Application of Support Vector Machine Regression and Partial Least-Square Regression Models for Predicting Sugarcane Leaf Nutrients Content Using Near Infra-Red Spectroscopy

Near infra-red spectroscopy (NIRS) has been suggested as a rapid, cost-effective, and accurate diagnostic tool for leaf nutrient analysis that could replace more traditional laboratory diagnostics. To ease operational workflows, there would advantage in estimating nutrients using a single method, namely NIRS. This study evaluated the potential of NIRS as a diagnostic method for the measurement of key macro and micronutrients in sugarcane leaf samples. Three hundred and fifty-one sugarcane leaf samples used in quality control reference analysis in Fertiliser Advisory Service (FAS) were used for model calibration. About 35% of the samples were from growers within South Africa, while the remainder were from estates across southern and eastern Africa. Dried and milled leaf material was scanned on a Bruker MPA-NIRS instrument, and spectral pre-processing was performed.

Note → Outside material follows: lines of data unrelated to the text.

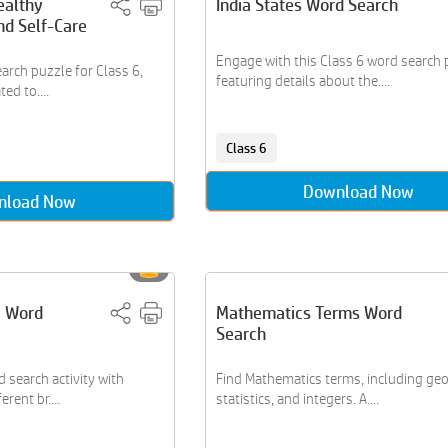
ealthy
India States Word Search
nd Self-Care
Engage with this Class 6 word search 
arch puzzle for Class 6,
featuring details about the....
ed to....
Class 6
Download Now
nload Now
e Word
Mathematics Terms Word
Search
 search activity with
Find Mathematics terms, including ge
rent br....
statistics, and integers. A....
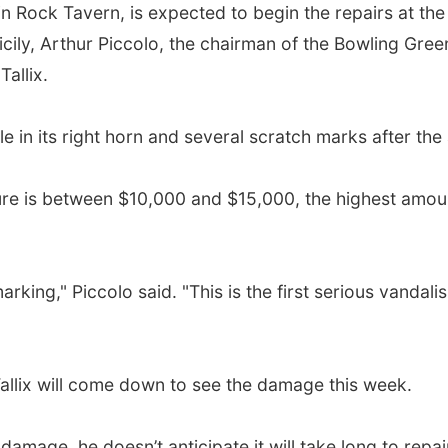
d in Rock Tavern, is expected to begin the repairs at t
Sicily, Arthur Piccolo, the chairman of the Bowling Gr
Tallix.
le in its right horn and several scratch marks after the
re is between $10,000 and $15,000, the highest amount 
king," Piccolo said. "This is the first serious vandali
allix will come down to see the damage this week.
amage, he doesn’t anticipate it will take long to repai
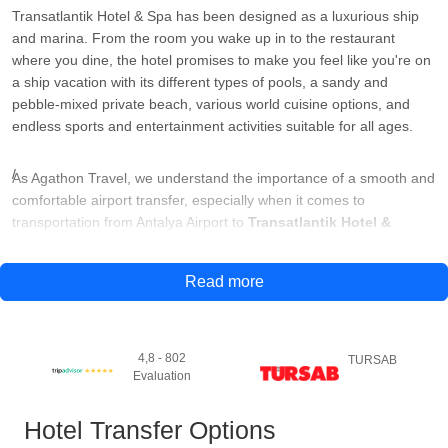
Transatlantik Hotel & Spa has been designed as a luxurious ship
and marina. From the room you wake up in to the restaurant
where you dine, the hotel promises to make you feel like you're on
a ship vacation with its different types of pools, a sandy and
pebble-mixed private beach, various world cuisine options, and
endless sports and entertainment activities suitable for all ages.
As Agathon Travel, we understand the importance of a smooth and
comfortable airport transfer, especially when it comes to
transportation from Antalya Airport to
Transatlantik Hotel &
SPA.
For this reason, we offer reliable and efficient airport transfer
services that suit your needs and preferences.
Read more
Our professional and experienced drivers will be waiting for you at
the airport arrival terminal with a sign with your name on it. They
4,8 - 802
TURSAB
will then assist you with your luggage and accompany you to your
Evaluation
vehicle. Depending on the size of your group and your needs, we
offer a range of vehicles to choose from, including standard cars,
Hotel Transfer Options
luxury cars and minivans.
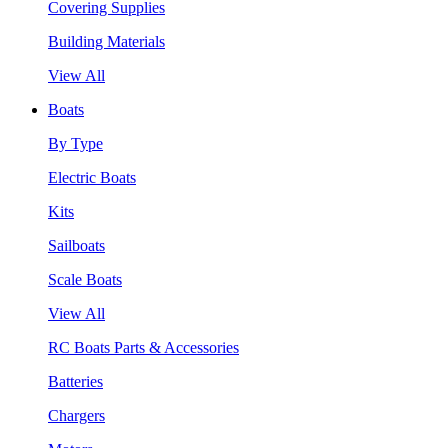
Covering Supplies
Building Materials
View All
Boats
By Type
Electric Boats
Kits
Sailboats
Scale Boats
View All
RC Boats Parts & Accessories
Batteries
Chargers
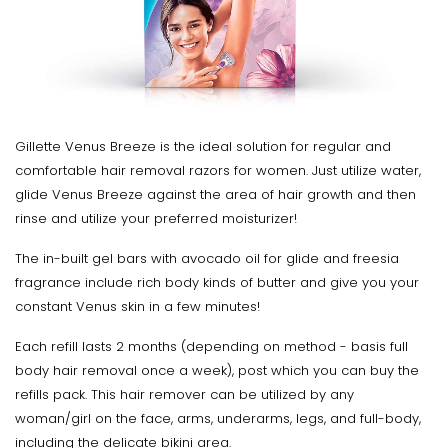
Gillette Venus Breeze is the ideal solution for regular and
comfortable hair removal razors for women. Just utilize water,
glide Venus Breeze against the area of hair growth and then
rinse and utilize your preferred moisturizer!
The in-built gel bars with avocado oil for glide and freesia
fragrance include rich body kinds of butter and give you your
constant Venus skin in a few minutes!
Each refill lasts 2 months (depending on method - basis full
body hair removal once a week), post which you can buy the
refills pack. This hair remover can be utilized by any
woman/girl on the face, arms, underarms, legs, and full-body,
including the delicate bikini area.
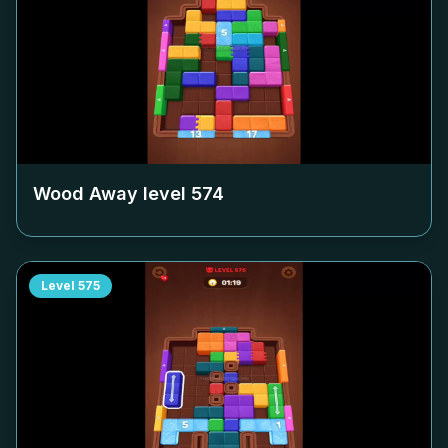
Wood Away level
574
Level
575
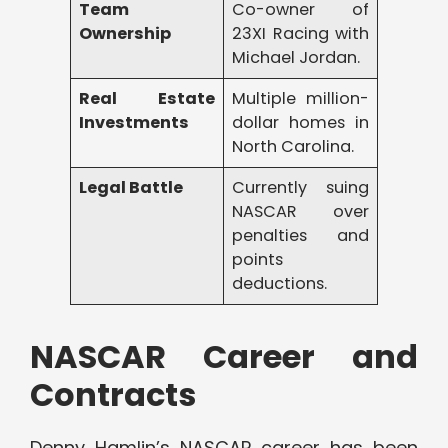
Team
Co-owner of
Ownership
23XI Racing with
Michael Jordan.
Real Estate
Multiple million-
Investments
dollar homes in
North Carolina.
Legal Battle
Currently suing
NASCAR over
penalties and
points
deductions.
NASCAR Career and
Contracts
Denny Hamlin’s NASCAR career has been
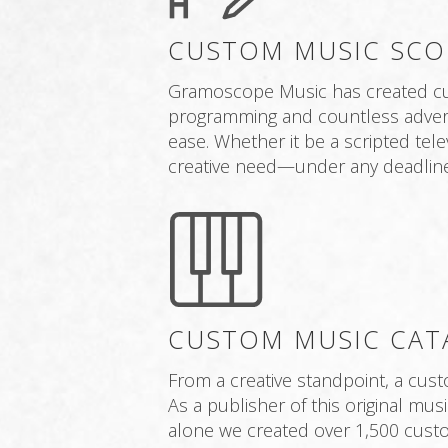
CUSTOM MUSIC SCO
Gramoscope Music has created cus
programming and countless adverti
ease. Whether it be a scripted tel
creative need—under any deadline
CUSTOM MUSIC CAT
From a creative standpoint, a cus
As a publisher of this original mu
alone we created over 1,500 custo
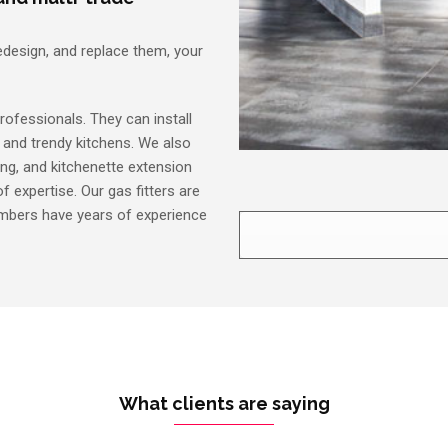
edesign, and replace them, your
rofessionals. They can install
y and trendy kitchens. We also
ing, and kitchenette extension
f expertise. Our gas fitters are
lumbers have years of experience
What clients are saying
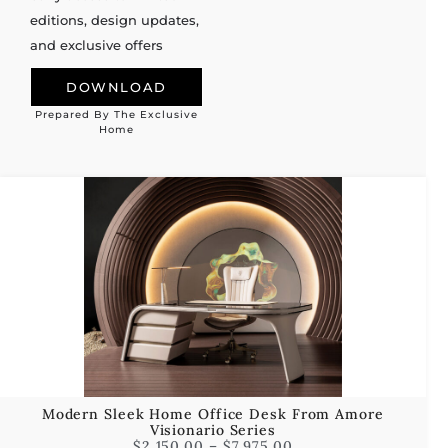
editions, design updates,
and exclusive offers
DOWNLOAD
Prepared By The Exclusive
Alternative:
Home
Modern Sleek Home Office Desk From Amore
Visionario Series
$
2,150.00
–
$
7,975.00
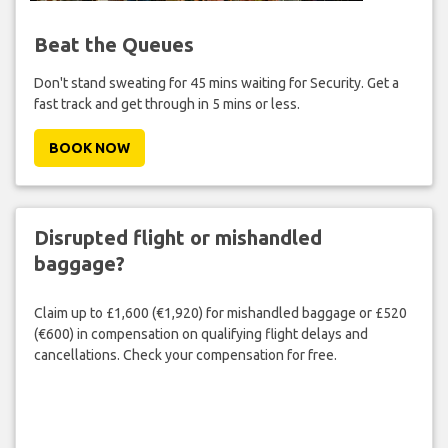
Beat the Queues
Don't stand sweating for 45 mins waiting for Security. Get a
fast track and get through in 5 mins or less.
BOOK NOW
Disrupted flight or mishandled
baggage?
Claim up to £1,600 (€1,920) for mishandled baggage or £520
(€600) in compensation on qualifying flight delays and
cancellations. Check your compensation for free.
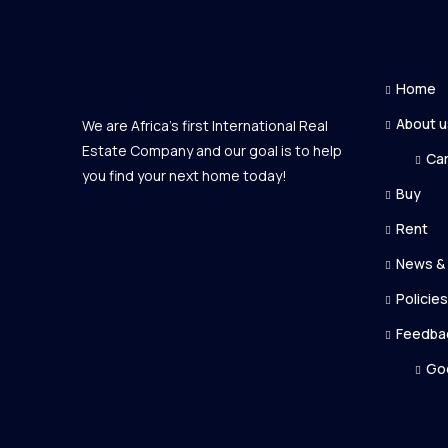
Home
About u
We are Africa's first International Real
Estate Company and our goal is to help
Ca
you find your next home today!
Buy
Rent
News &
Policies
Feedba
Go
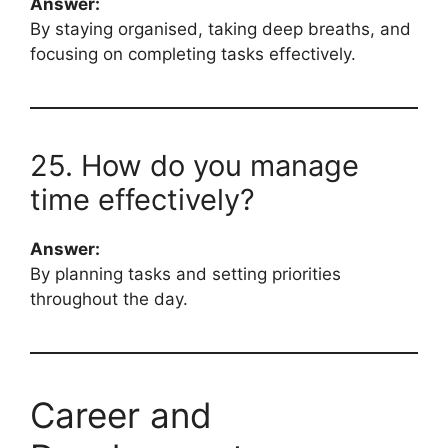
Answer:
By staying organised, taking deep breaths, and
focusing on completing tasks effectively.
25. How do you manage
time effectively?
Answer:
By planning tasks and setting priorities
throughout the day.
Career and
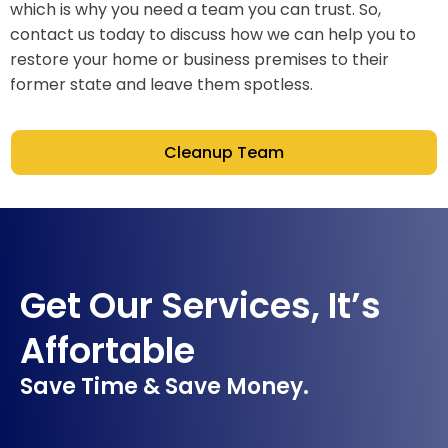
which is why you need a team you can trust. So,
contact us today to discuss how we can help you to
restore your home or business premises to their
former state and leave them spotless.
Cleanup Team
Get Our Services, It’s
Affortable
Save Time & Save Money.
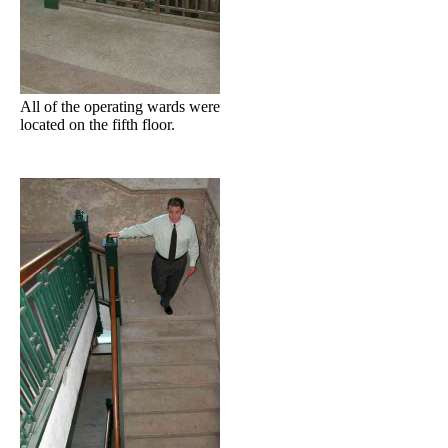
All of the operating wards were
located on the fifth floor.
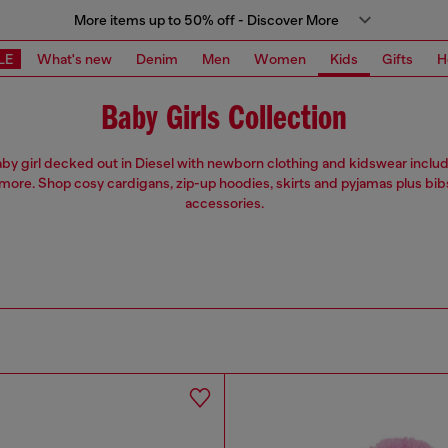
More items up to 50% off - Discover More
LE
What's new
Denim
Men
Women
Kids
Gifts
H
Baby Girls Collection
by girl decked out in Diesel with newborn clothing and kidswear includ
more. Shop cosy cardigans, zip-up hoodies, skirts and pyjamas plus bib
accessories.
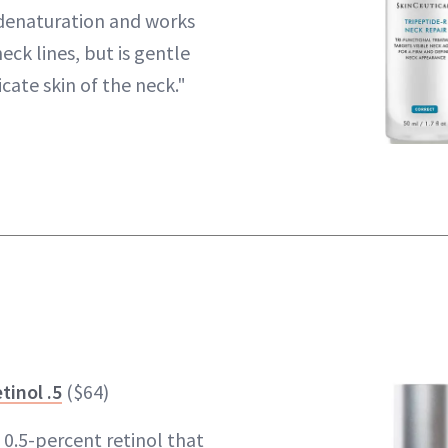
denaturation and works
eck lines, but is gentle
cate skin of the neck."
tinol .5
($64)
s 0.5-percent retinol that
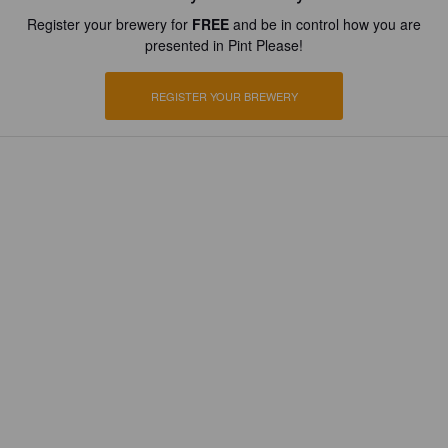
Register your brewery for
FREE
and be in control how you are
presented in Pint Please!
REGISTER YOUR BREWERY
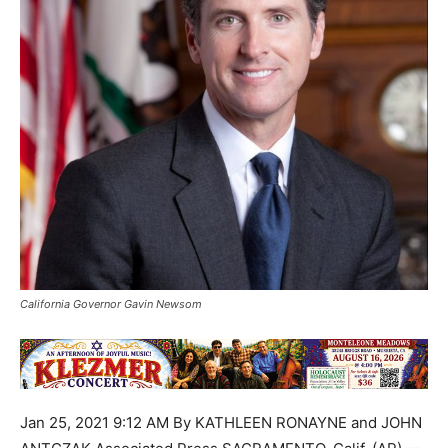
California Governor Gavin Newsom
Jan 25, 2021 9:12 AM By KATHLEEN RONAYNE and JOHN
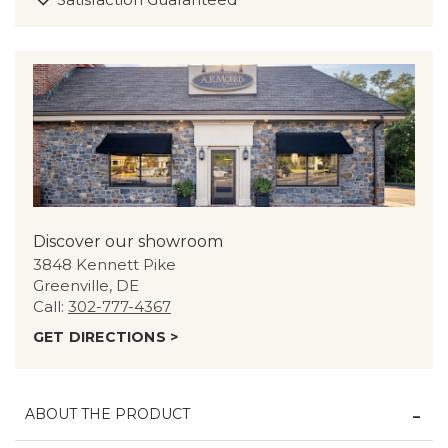
Discover our showroom
3848 Kennett Pike
Greenville, DE
Call:
302-777-4367
GET DIRECTIONS >
ABOUT THE PRODUCT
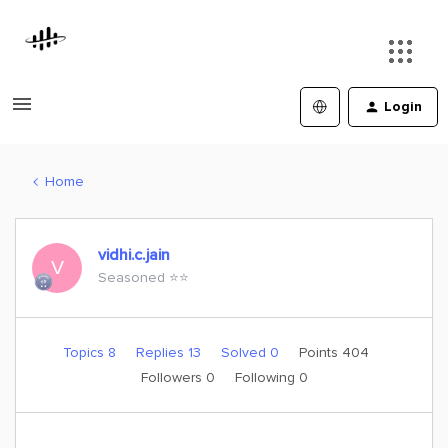
Login
Home
vidhi.c.jain
V
Seasoned ⭐️⭐️
Topics 8
Replies 13
Solved 0
Points 404
Followers
0
Following
0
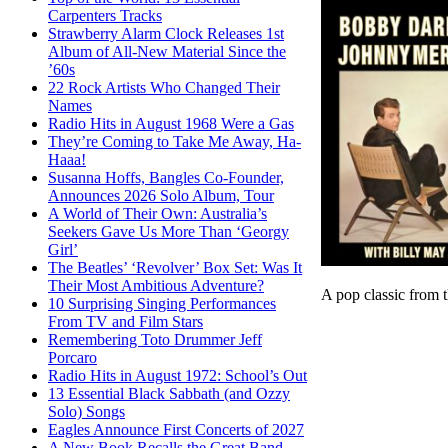
Carpenters Tracks
Strawberry Alarm Clock Releases 1st
Album of All-New Material Since the
’60s
22 Rock Artists Who Changed Their
Names
Radio Hits in August 1968 Were a Gas
They’re Coming to Take Me Away, Ha-
Haaa!
Susanna Hoffs, Bangles Co-Founder,
Announces 2026 Solo Album, Tour
A World of Their Own: Australia’s
Seekers Gave Us More Than ‘Georgy
Girl’
The Beatles’ ‘Revolver’ Box Set: Was It
Their Most Ambitious Adventure?
A pop classic from t
10 Surprising Singing Performances
From TV and Film Stars
Remembering Toto Drummer Jeff
Porcaro
Radio Hits in August 1972: School’s Out
13 Essential Black Sabbath (and Ozzy
Solo) Songs
Eagles Announce First Concerts of 2027
A New Book Recalls the Great Band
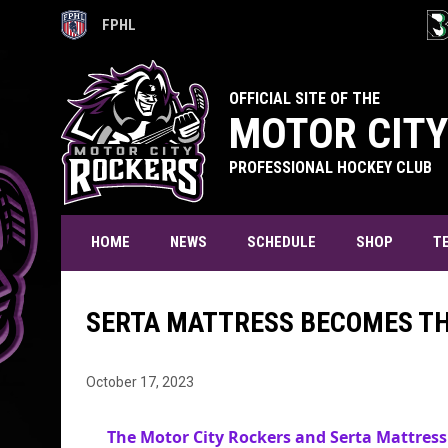
FPHL
OPENS IN NEW WINDOW
OPE
OFFICIAL SITE OF THE
MOTOR CITY
PROFESSIONAL HOCKEY CLUB
T
HOME
NEWS
SCHEDULE
SHOP
SERTA MATTRESS BECOMES TH
October 17, 2023
The Motor City Rockers and Serta Mattress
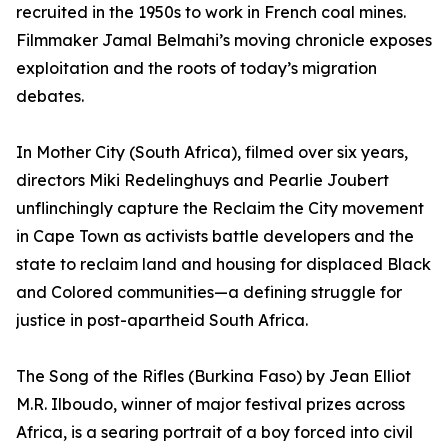
recruited in the 1950s to work in French coal mines.
Filmmaker Jamal Belmahi’s moving chronicle exposes
exploitation and the roots of today’s migration
debates.
In Mother City (South Africa), filmed over six years,
directors Miki Redelinghuys and Pearlie Joubert
unflinchingly capture the Reclaim the City movement
in Cape Town as activists battle developers and the
state to reclaim land and housing for displaced Black
and Colored communities—a defining struggle for
justice in post-apartheid South Africa.
The Song of the Rifles (Burkina Faso) by Jean Elliot
M.R. Ilboudo, winner of major festival prizes across
Africa, is a searing portrait of a boy forced into civil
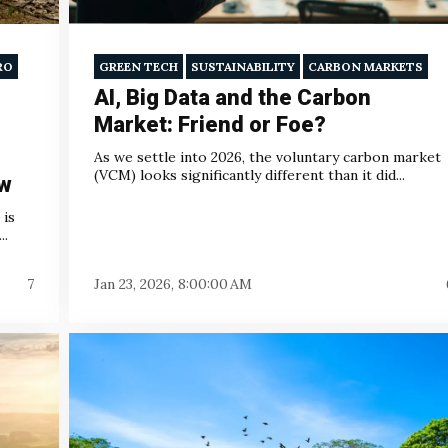
RO
GREEN TECH
SUSTAINABILITY
CARBON MARKETS
AI, Big Data and the Carbon
Market: Friend or Foe?
As we settle into 2026, the voluntary carbon market
(VCM) looks significantly different than it did...
ow
 is
..
7
Jan 23, 2026, 8:00:00 AM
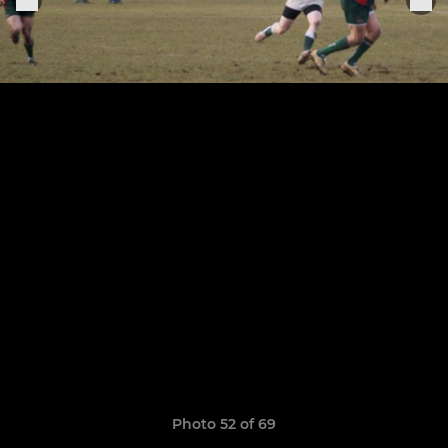
Photo 52 of 69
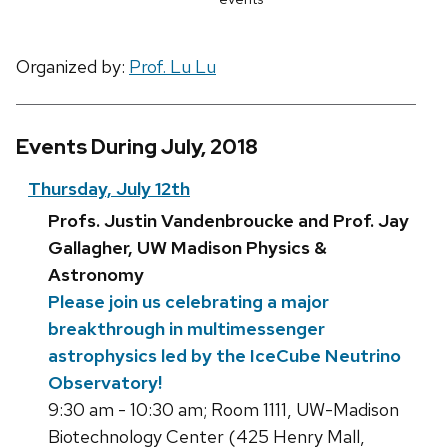
Organized by:
Prof. Lu Lu
Events During July, 2018
Thursday, July 12th
Profs. Justin Vandenbroucke and Prof. Jay
Gallagher, UW Madison Physics &
Astronomy
Please join us celebrating a major
breakthrough in multimessenger
astrophysics led by the IceCube Neutrino
Observatory!
9:30 am - 10:30 am; Room 1111, UW-Madison
Biotechnology Center (425 Henry Mall,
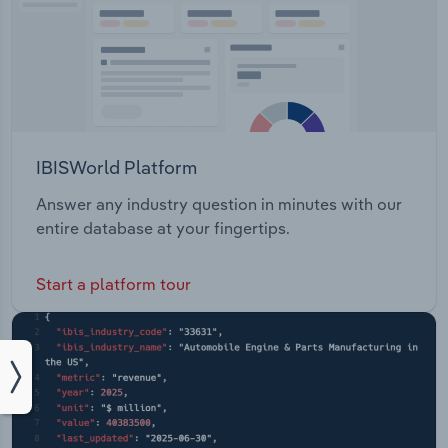
IBISWorld Platform
Answer any industry question in minutes with our
entire database at your fingertips.
Start a platform tour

Support vector machine regression (SVMR) and partial least squares regression (PLSR) were used for calibrating the estimation models with the test validation(Tval) procedure. The results showed both the PLSR and SVMR model resulted in the best calibration for (K, Ca, Mg)(R² >87% and the ratio of performance to inter-quartile distance(RPIQ) > 2.1). With a test validation dataset, the SVMR yielded relatively high accuracy(R² >85% and the RPIQ > 2.5, while PLSR yielded poor accuracy. The SVMR also outperforms Zn(R² = 0.86; and RPIQ = 2.5) for model calibration. NIR Spectrometry combined with the SVMR technique resulted in a practical option to accurately measure leaf nutrient concentrations and evaluate sugarcane mineral contents accurately. These results indicate that NIRS can replace the current analytical methods used in FAS.